You can scatter human ashes at a national park. To do it legally, however, you need a special permit. You can also float those remains in a public body of water, but regulations apply there, too. Typically, you need to be a significant distance from shore so that the ashes dissipate before reaching land (and other people), and you have to report your act to the appropriate government organization.
Skirting the rules and scattering ashes in an unapproved way is sometimes called wildcat scattering. For some people, it's an act of liberation and a way to deal with grief. For the people who encounter the remains, it's something else entirely.
It's not that cremated remains are dangerous. Because of the crazy high heat used to burn bodies (often more than 1,500 degrees Fahrenheit, or 815 Celsius), the final ashes are considered to be a sterile substance.
For a lot of people, though, there's a yuck factor associated with encountering human ashes (and sometimes teeth) in random locations. That goes double for folks who hit the amusement park for a day of fun and end up coughing on the windblown ashes of your mother-in-law.

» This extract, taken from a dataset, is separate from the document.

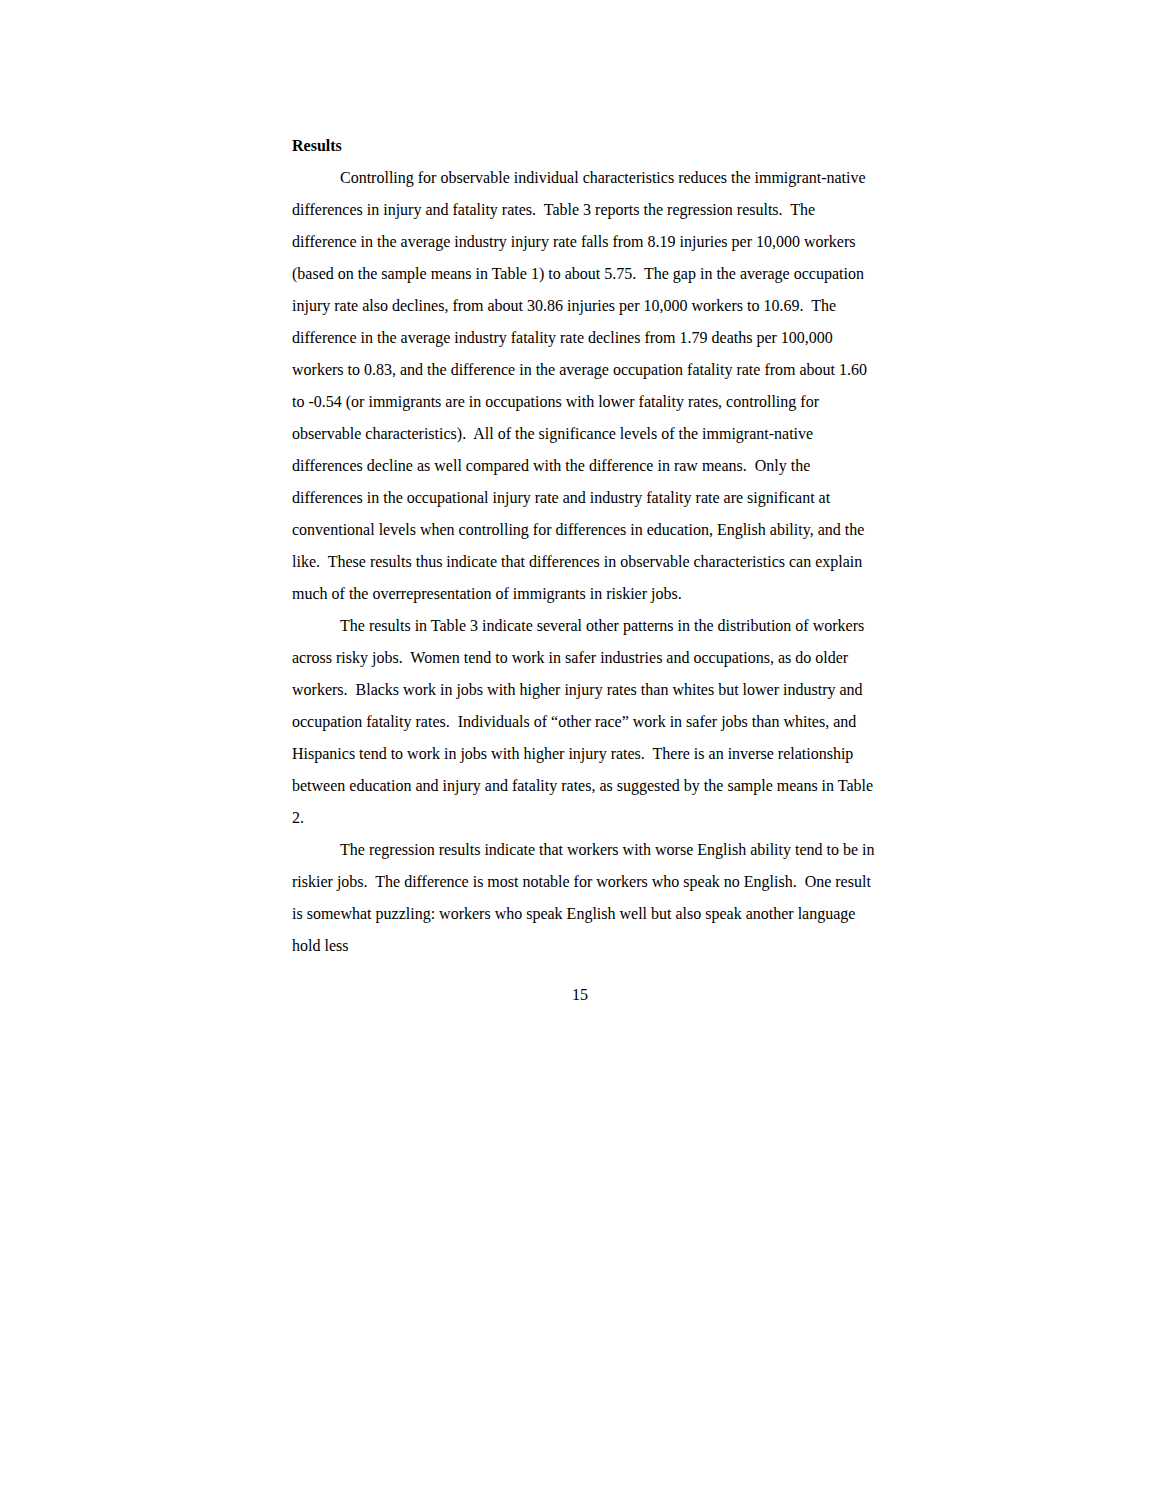Results
Controlling for observable individual characteristics reduces the immigrant-native differences in injury and fatality rates. Table 3 reports the regression results. The difference in the average industry injury rate falls from 8.19 injuries per 10,000 workers (based on the sample means in Table 1) to about 5.75. The gap in the average occupation injury rate also declines, from about 30.86 injuries per 10,000 workers to 10.69. The difference in the average industry fatality rate declines from 1.79 deaths per 100,000 workers to 0.83, and the difference in the average occupation fatality rate from about 1.60 to -0.54 (or immigrants are in occupations with lower fatality rates, controlling for observable characteristics). All of the significance levels of the immigrant-native differences decline as well compared with the difference in raw means. Only the differences in the occupational injury rate and industry fatality rate are significant at conventional levels when controlling for differences in education, English ability, and the like. These results thus indicate that differences in observable characteristics can explain much of the overrepresentation of immigrants in riskier jobs.
The results in Table 3 indicate several other patterns in the distribution of workers across risky jobs. Women tend to work in safer industries and occupations, as do older workers. Blacks work in jobs with higher injury rates than whites but lower industry and occupation fatality rates. Individuals of “other race” work in safer jobs than whites, and Hispanics tend to work in jobs with higher injury rates. There is an inverse relationship between education and injury and fatality rates, as suggested by the sample means in Table 2.
The regression results indicate that workers with worse English ability tend to be in riskier jobs. The difference is most notable for workers who speak no English. One result is somewhat puzzling: workers who speak English well but also speak another language hold less
15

Yet a lot of bereaved people can't help but want to take those ashes out for one last adventure, like an amusement park trip. And when it comes to amusement parks, some are more popular than others.
It goes almost without saying that Disneyland's public stance on ash scattering is flat-out denial. The official company line is that ashes have never been scattered there, it's illegal to do so, and Mickey Mouse and company would really appreciate it if you'd never, ever do it because the idea of dead people ashes and joyful Disney characters mixing on their grounds doesn't really make for the best marketing campaign.
So why would people defy Mickey's orders and insist on scattering ashes at the Disneyland and other amusement parks? Perhaps because those lively, fun places seem like the antithesis of the grim finality of death.